Reproduce the stretch of the entries from their first line through the line containing "family: Asteraceae", including both of those lines.

━━━━━━━━━━━━━━━━━━━━━━━━━━━━━━

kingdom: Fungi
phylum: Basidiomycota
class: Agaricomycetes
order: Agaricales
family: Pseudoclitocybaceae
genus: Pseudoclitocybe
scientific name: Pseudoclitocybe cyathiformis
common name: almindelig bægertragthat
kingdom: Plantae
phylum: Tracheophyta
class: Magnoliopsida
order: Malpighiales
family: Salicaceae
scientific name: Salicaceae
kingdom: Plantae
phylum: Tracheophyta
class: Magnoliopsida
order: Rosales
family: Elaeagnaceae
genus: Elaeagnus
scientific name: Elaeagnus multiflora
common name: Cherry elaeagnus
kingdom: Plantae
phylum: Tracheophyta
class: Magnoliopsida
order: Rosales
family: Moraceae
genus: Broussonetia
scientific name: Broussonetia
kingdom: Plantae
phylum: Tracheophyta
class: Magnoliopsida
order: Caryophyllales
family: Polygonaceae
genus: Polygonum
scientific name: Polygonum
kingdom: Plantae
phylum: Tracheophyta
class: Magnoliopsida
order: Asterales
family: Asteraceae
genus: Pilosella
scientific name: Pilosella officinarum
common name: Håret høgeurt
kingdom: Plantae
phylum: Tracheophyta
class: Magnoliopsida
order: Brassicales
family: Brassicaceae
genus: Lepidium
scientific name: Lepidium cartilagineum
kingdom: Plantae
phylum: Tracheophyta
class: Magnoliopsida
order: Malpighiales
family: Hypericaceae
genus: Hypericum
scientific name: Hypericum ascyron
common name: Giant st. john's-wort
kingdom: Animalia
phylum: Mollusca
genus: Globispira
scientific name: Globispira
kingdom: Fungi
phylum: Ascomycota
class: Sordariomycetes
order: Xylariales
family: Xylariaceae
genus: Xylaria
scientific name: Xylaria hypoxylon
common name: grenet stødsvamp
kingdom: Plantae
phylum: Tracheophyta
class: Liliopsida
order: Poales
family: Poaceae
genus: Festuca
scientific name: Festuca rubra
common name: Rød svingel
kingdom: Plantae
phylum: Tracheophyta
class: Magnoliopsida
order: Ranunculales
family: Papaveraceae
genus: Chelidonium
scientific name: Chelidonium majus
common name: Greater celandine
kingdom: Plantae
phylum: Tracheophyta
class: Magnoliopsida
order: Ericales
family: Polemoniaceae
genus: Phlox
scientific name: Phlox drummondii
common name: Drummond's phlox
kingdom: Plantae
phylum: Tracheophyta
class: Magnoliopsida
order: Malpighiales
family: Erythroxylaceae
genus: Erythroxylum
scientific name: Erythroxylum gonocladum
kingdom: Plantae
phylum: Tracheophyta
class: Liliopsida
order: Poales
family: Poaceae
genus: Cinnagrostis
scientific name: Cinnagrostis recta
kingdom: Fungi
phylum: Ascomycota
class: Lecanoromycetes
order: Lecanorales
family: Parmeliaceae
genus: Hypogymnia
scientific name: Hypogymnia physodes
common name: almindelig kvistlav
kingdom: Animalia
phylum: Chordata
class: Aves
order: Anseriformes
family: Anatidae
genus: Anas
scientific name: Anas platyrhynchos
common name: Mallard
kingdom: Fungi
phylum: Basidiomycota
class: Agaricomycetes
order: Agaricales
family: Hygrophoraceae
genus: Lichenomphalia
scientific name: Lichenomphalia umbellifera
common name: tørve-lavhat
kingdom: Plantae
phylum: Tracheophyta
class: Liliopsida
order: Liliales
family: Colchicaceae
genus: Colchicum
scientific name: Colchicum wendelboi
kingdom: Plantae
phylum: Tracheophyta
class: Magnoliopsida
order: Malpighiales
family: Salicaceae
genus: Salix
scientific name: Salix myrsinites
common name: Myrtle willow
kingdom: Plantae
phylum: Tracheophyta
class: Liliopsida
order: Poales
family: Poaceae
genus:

━━━━━━━━━━━━━━━━━━━━━━━━━━━━━━

- [WRITTEN RESPONSE]:
kingdom: Fungi
phylum: Basidiomycota
class: Agaricomycetes
order: Agaricales
family: Pseudoclitocybaceae
genus: Pseudoclitocybe
scientific name: Pseudoclitocybe cyathiformis
common name: almindelig bægertragthat
kingdom: Plantae
phylum: Tracheophyta
class: Magnoliopsida
order: Malpighiales
family: Salicaceae
scientific name: Salicaceae
kingdom: Plantae
phylum: Tracheophyta
class: Magnoliopsida
order: Rosales
family: Elaeagnaceae
genus: Elaeagnus
scientific name: Elaeagnus multiflora
common name: Cherry elaeagnus
kingdom: Plantae
phylum: Tracheophyta
class: Magnoliopsida
order: Rosales
family: Moraceae
genus: Broussonetia
scientific name: Broussonetia
kingdom: Plantae
phylum: Tracheophyta
class: Magnoliopsida
order: Caryophyllales
family: Polygonaceae
genus: Polygonum
scientific name: Polygonum
kingdom: Plantae
phylum: Tracheophyta
class: Magnoliopsida
order: Asterales
family: Asteraceae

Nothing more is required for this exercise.